Estratto del testo:
....................

Abbiamo più paura delle medicine che delle malattie!

Abbiamo più paura delle medicine che delle malattie!

Abbiamo più paura delle medicine che delle malattie!

Capita a volte di imbattersi in affermazioni e riflessioni che spalancano il pensiero e fanno leggere, per la situazione nella quale ci si trova, delle prospettive illuminanti. È accaduto leggendo questo breve testo di S. Kierkegaard, dal suo Diario: “Succede col cristianesimo o col divenire cristiani, come di una cura radicale, che si cerca di rimandare quanto più si può”.

Questo non vale solo per la nostra mentalità contemporanea, così segnata dall’urgenza di trovare soluzioni ai gravi problemi che la attanagliano, ma insieme così distante dal riprendere in seria considerazione le proprie origini (basti pensare al rifiuto di riconoscere il cristianesimo come parte essenziale delle proprie radici), ma vale soprattutto per la nostra Repubblica che ha nel suo Dna storico un santo come fondatore. Quante volte abbiamo sentito il richiamo alla Europa come ad un faro di modernità, contro l’oscurità “medievale” delle nostre tradizioni!

....................

(Elenchi delle posizioni articolari)
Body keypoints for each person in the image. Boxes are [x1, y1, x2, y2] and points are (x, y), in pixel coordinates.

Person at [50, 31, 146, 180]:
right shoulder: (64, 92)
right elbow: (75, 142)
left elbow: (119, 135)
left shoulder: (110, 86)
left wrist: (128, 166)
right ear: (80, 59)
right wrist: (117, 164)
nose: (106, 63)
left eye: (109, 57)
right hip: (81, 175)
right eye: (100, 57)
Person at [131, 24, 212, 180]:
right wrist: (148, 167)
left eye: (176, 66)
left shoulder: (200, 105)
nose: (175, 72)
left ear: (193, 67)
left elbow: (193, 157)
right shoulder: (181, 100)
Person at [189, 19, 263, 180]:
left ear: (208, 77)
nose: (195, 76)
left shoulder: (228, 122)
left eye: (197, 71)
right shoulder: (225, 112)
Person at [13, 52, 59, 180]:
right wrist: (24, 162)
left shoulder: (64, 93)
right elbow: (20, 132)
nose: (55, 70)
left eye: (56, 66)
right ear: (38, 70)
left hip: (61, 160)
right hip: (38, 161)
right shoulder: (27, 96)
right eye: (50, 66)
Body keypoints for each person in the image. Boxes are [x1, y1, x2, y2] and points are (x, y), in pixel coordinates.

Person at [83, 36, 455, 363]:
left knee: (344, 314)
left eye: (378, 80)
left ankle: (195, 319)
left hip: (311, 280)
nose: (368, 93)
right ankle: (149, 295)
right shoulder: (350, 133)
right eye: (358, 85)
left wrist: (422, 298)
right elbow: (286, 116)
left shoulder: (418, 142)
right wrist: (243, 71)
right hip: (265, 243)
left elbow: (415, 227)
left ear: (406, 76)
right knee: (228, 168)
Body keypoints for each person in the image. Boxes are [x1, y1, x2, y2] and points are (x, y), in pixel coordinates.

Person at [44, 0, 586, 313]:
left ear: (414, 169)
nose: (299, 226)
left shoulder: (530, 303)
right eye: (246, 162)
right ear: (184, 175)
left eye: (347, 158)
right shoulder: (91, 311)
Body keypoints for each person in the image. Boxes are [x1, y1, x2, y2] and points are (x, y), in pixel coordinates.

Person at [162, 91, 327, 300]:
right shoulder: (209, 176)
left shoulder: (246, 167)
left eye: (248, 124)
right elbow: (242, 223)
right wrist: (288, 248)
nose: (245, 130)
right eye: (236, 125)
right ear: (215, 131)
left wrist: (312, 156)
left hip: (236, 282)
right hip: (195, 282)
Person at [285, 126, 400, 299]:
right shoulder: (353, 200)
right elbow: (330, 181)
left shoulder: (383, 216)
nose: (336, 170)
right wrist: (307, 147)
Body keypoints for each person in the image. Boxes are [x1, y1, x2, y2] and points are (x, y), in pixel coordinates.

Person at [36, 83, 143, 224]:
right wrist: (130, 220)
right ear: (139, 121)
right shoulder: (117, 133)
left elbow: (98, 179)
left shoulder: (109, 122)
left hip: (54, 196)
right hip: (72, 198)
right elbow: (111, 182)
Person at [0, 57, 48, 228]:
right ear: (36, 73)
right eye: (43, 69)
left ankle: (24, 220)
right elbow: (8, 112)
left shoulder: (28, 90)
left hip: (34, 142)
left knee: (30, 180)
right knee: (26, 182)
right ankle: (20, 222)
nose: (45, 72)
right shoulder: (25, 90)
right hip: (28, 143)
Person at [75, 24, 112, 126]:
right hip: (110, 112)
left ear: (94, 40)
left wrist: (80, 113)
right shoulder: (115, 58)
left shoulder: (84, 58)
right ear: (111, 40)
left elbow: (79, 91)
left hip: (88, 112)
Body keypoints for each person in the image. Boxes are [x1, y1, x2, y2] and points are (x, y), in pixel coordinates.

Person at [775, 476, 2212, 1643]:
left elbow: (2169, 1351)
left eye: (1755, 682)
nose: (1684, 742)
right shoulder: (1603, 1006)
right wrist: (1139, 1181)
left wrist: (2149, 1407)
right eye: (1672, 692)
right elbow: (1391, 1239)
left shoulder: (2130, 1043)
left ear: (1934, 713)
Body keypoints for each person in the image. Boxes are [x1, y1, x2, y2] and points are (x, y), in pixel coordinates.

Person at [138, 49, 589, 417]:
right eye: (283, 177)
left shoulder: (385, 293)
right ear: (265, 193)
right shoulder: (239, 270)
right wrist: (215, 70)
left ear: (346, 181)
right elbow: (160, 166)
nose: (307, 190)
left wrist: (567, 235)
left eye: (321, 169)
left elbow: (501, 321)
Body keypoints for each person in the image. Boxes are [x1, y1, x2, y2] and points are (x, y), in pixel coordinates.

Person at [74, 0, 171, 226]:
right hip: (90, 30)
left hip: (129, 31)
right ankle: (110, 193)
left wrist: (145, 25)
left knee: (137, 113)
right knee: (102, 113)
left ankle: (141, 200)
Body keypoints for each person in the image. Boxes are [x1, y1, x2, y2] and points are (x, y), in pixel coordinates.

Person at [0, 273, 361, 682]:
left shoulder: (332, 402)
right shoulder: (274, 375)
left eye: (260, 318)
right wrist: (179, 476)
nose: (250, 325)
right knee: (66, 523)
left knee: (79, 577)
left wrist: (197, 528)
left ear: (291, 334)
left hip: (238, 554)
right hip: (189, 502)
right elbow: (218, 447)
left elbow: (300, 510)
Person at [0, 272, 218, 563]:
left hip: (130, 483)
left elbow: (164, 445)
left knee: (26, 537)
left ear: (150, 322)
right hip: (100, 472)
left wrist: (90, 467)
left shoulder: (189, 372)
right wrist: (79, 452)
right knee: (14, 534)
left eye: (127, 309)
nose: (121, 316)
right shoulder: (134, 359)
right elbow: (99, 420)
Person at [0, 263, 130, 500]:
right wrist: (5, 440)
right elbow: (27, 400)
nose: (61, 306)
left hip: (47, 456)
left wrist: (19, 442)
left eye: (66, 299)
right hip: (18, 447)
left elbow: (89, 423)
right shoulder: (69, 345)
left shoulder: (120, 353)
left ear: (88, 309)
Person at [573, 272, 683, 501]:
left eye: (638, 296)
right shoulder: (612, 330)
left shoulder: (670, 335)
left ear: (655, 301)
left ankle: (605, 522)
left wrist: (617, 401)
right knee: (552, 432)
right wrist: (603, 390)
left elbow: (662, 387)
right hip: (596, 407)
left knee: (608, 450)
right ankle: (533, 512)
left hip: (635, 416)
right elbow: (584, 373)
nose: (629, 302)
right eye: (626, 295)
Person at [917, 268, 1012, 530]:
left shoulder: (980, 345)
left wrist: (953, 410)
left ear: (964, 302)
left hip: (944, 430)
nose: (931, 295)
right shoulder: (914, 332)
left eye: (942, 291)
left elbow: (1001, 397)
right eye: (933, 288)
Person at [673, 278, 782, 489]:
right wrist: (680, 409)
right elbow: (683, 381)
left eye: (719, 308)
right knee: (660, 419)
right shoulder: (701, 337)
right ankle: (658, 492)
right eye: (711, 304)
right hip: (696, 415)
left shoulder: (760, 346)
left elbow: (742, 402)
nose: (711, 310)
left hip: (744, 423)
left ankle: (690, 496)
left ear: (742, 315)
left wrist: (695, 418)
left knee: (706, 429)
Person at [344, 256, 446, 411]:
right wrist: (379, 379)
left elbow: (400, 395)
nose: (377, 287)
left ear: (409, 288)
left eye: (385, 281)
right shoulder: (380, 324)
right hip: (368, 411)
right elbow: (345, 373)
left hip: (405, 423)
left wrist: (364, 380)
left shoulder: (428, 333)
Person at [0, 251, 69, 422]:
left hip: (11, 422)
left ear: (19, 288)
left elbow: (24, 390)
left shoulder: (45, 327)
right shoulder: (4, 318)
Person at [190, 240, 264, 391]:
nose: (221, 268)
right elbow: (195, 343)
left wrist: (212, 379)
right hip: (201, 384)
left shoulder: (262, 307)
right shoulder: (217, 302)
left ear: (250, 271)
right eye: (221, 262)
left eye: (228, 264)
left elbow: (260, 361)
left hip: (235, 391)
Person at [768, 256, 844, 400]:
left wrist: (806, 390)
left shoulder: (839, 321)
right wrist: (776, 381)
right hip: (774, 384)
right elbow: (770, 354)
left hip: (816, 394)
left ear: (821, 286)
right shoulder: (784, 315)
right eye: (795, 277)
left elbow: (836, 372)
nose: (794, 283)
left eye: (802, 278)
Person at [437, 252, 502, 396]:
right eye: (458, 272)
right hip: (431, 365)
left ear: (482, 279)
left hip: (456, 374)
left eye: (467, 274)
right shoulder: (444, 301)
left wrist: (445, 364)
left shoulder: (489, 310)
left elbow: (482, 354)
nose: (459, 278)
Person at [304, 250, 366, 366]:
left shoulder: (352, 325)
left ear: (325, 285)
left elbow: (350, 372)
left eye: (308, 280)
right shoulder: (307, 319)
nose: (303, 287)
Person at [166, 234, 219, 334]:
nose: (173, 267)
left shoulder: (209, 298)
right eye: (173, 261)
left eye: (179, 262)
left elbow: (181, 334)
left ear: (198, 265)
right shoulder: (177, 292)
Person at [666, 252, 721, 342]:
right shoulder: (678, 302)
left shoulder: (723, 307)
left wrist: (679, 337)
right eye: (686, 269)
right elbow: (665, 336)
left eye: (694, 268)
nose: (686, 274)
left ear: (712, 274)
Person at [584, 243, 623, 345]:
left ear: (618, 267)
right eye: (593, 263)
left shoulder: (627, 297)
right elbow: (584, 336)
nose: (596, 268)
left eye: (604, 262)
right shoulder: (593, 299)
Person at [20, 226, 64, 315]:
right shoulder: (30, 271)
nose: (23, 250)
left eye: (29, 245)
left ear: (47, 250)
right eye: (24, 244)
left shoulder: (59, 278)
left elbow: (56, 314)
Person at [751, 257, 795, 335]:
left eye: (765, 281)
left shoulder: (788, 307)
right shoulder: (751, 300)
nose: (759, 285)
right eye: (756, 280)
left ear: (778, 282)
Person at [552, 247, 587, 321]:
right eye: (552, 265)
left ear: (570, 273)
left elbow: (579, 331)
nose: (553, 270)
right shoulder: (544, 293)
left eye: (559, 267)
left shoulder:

....................

Il tuo compito: Riprendi il testo sul cristianesimo come cura radicale e continualo a partire dall'ultima frase riportata. Le voci non hanno alcun ruolo in questo lavoro.

Risposta all'esercizio:
Quello che mi pare indiscutibile è che i principi che la nostra storia e tradizione ci hanno tramandato non sono effimeri, sorpassati e inadeguati a rendere migliore la convivenza sociale e umana contemporanea, ma possono ridare nuova linfa a tutti gli aspetti della vita. Il valore della persona, dal primo istante del concepimento al termine naturale, con le conseguenze nel sostegno alla sofferenza, il bene della famiglia come “seminarium civitatis”, il lavoro come bene per la persona, evitando ogni forma di sfruttamento e strumentalizzazione, l’educazione come possibilità di autorealizzazione e la libertà come valore ultimo per definire la vita in particolare dei giovani… ma non si finirebbe di ricordare quanto la tradizione cristiana che ci caratterizza sia capace di impostare una vita personale e sociale che salvaguardi tutte le dimensioni che la rendono degna di essere vissuta.

Anche Collodi ci ha ricordato che abbiamo più paura delle medicine che della malattia, o, se vogliamo dirlo in altri termini, ci è più facile lamentarci che cambiare.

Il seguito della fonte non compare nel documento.